Vander Ark's claim that this is more a play about characters is strongly supported. The characters were the strongest part of the play. Along with the play's balanced sarcasm, the fully elaborated characters were really what stuck with me at the end. Each character was thoroughly developed and consistently acted out down to the little details, such as the whimsical Effie constantly pulling food out of her bra or sassy Chivonn's attitude-stricken facial expressions, even when in the background of the action.
Although they all seemingly played the same role of a sister wife, Vander Ark created very unique, believable and identifiable personalities among all of them, which strengthened not only the sarcastic humor but also the flow of the plot.
The last wife brought in was the racy and young Lillian, or 'Lillian Lily Lovely.' She served to be the wrench that Warren Smith was throwing into the mess that his protesting wife was causing. She was holding off sex, so he brought in a new promiscuous wife as a rebuttal. While adding a lot of humor to the play, at times her character also added inconsistency. Her role was the young, naiive, jersey-shore-like female who seemed to be living in a much more modern world than her other opressed sister wives. The references to social media or going to the mall, at times caused the setting or context to be confusing and took away from the plot.
The plot proved to be extremely unpredictable: the whole time it had me guessing what would happen next and how it would wrap up. In a play about the struggle for equality and control, the plot keeps the antagonist and protagonist changing throughout the play, which kept me intrigued until the end.
"It becomes about the struggle for equality and who is really the one standing in your way," says Mackenzie Moira McElroy, who plays the role of Nadine, "A lot of times it isn't who you think it is."

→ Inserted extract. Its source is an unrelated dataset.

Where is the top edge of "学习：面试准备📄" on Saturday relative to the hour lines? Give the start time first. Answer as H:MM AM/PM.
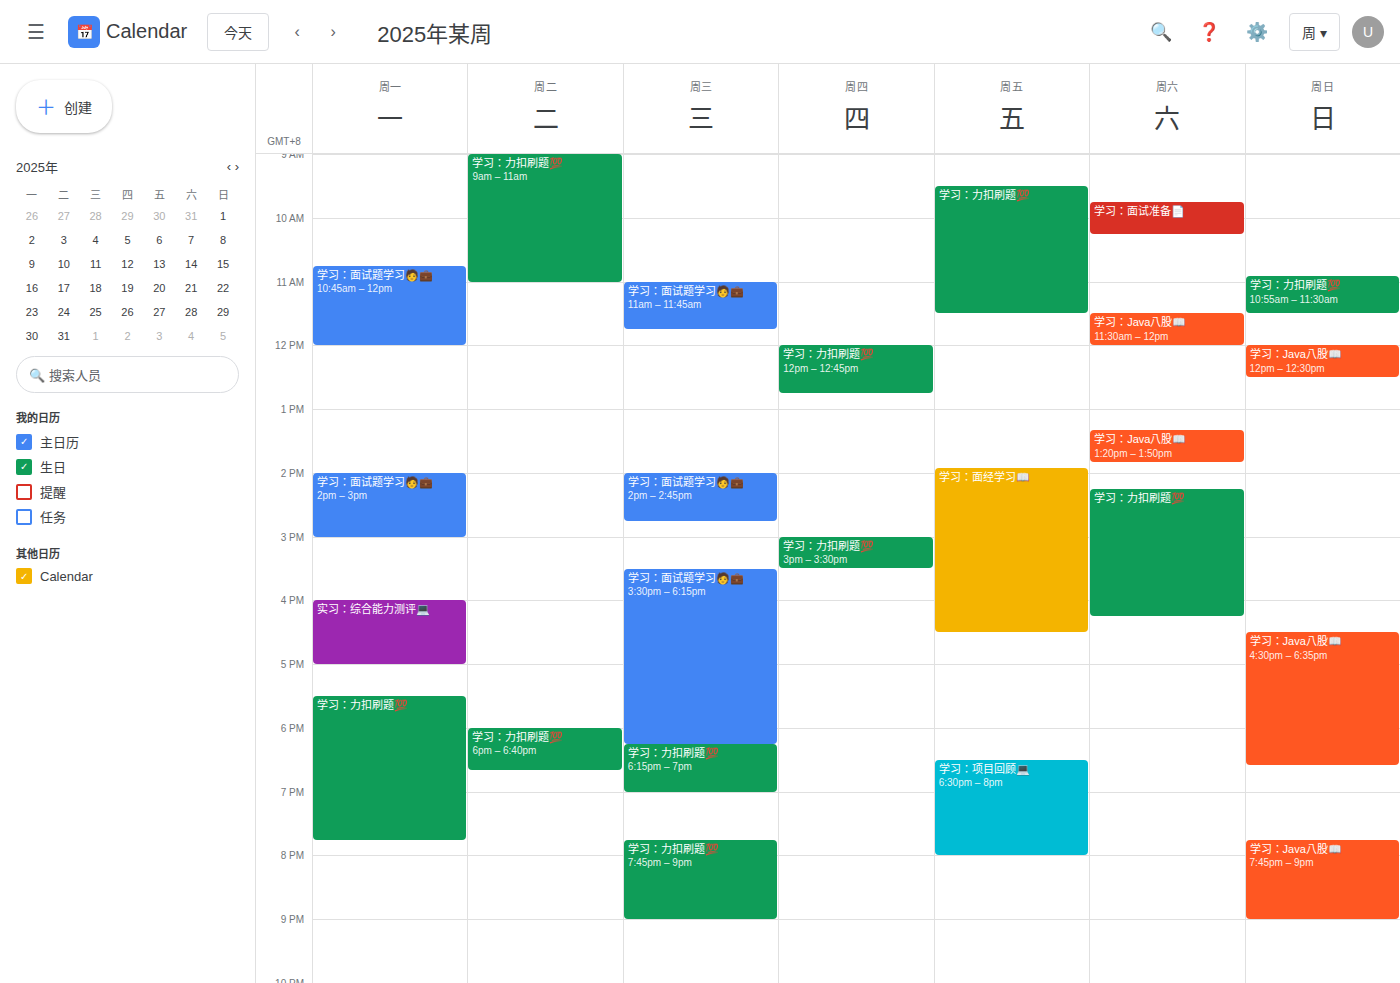
9:45 AM -- neither: three quarters of the way from the 9 AM line to the 10 AM line.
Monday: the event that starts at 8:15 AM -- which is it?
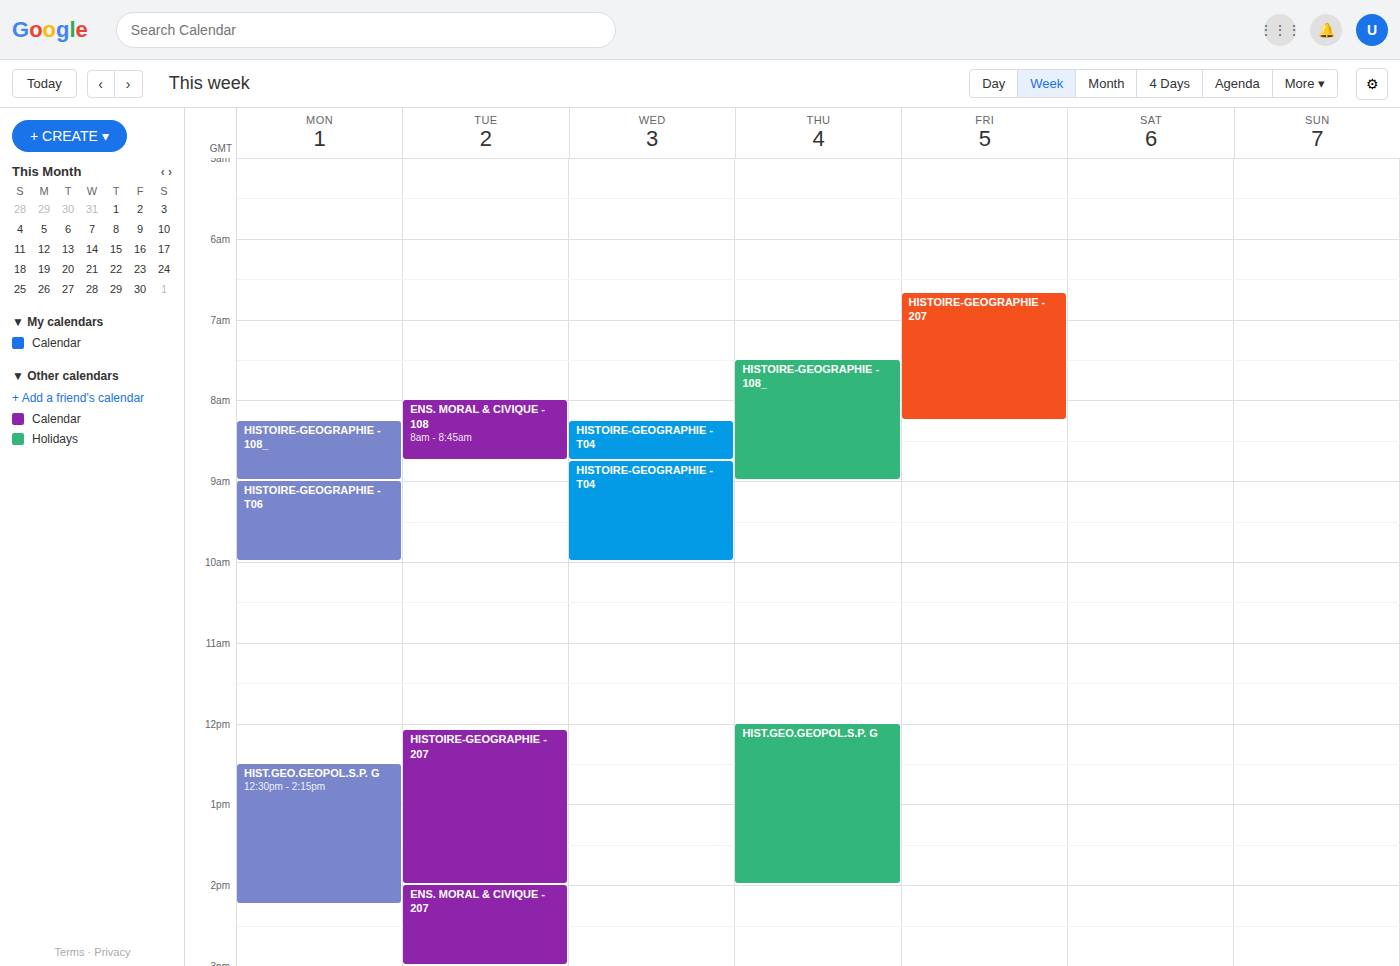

This production of "Dress Your Wives in Floor Length Denim," addresses the everyday complexity of relationships in the non-everyday context of polygamy. The plot demands the audience's attention, with the intensity as well as the close proximity of the stage, but also breaks up the grave topic with a lot of wit and sarcasm. With a topic as commonly approached as dynamics between individuals, people of all different walks can find something to take away from this play.